Chronic pancreatitis occurs either when repeated episodes of acute pancreatitis result in permanent
damage to the organ or as the result of chronic damage resulting from alcohol abuse. It affects mainly middle
aged men. Symptoms include persistent pain in the upper abdomen and back, weight loss, diarrhoea, and
sometimes diabetes and mild jaundice (yellow eyes and skin).
Occasionally, chronic pancreatitis can lead to cancer of the pancreas. In most cases, however, the cause of
pancreatic cancer, (which unfortunately, is on the increase in the UK) is unknown. Smoking or heavy drinking
may increase the risk, and cancer of the pancreas is also about twice as common in people with diabetes. It is
also more common in men than women.
Symptoms may not appear for some time and, even then, are usually vague, no more than
discomfort or pain in the stomach and back or, if the cancer blocks a duct, jaundice. The skin may itch and there
may be constipation and loss of appetite and weight. Such symptoms can be caused by many conditions other
than cancer, but tell your doctor about any which persist as early diagnosis is important. Treatment of pancreatic
cancer is difficult and the outlook is usually poor. Quite often, by the time the cancer is diagnosed it has
advanced too far to be treated with anything except pain relief.

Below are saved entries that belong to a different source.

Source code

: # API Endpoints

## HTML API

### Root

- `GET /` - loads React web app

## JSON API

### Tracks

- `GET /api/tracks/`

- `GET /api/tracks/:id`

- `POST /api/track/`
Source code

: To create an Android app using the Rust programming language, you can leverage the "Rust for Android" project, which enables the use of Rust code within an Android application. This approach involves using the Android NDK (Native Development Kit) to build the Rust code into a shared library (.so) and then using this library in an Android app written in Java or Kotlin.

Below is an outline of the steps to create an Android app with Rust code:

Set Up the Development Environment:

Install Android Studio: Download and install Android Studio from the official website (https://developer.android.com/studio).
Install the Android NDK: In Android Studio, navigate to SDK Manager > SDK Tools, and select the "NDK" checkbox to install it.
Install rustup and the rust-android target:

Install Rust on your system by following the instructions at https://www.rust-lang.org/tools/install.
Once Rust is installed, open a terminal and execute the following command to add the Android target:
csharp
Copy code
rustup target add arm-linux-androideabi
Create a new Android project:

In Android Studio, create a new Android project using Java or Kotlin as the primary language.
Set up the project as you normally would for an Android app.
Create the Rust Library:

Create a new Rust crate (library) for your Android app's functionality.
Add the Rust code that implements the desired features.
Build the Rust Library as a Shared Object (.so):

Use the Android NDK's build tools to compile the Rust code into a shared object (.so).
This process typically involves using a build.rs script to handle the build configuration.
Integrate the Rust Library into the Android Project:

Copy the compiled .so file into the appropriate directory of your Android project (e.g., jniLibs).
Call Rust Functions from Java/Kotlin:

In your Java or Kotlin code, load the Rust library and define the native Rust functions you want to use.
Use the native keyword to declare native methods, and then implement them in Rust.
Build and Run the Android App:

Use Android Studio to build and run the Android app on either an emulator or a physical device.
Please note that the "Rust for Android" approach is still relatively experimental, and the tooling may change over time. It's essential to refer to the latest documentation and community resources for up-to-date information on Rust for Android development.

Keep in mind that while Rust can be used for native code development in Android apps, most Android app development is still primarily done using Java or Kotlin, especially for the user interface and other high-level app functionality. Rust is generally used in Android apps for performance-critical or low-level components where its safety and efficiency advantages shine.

The pancreatic juices are composed basically of water,
bicarbonate and three enzymes.
Water
Water helps the nutrients and enzymes to come into contact with
one another, by allowing them to move around within the small
intestine.
Bicarbonate
The acid of the stomach is neutralized by bicarbonate made by
the pancreas.
Trypsin
Trypsin acts on the proteins and completes the process of
breaking proteins into amino acids begun in the stomach by pepsin..
Pancreatic Amylase
Pancreatic Amylase continues the action on the carbohydrates
that the saliva began.
Pancreatic lipase
Pancreatic lipase contributes to the transformation of fats begun
by the bile from the liver. Without the bile from the liver, the fats
would be too large for pancreatic lipase to work.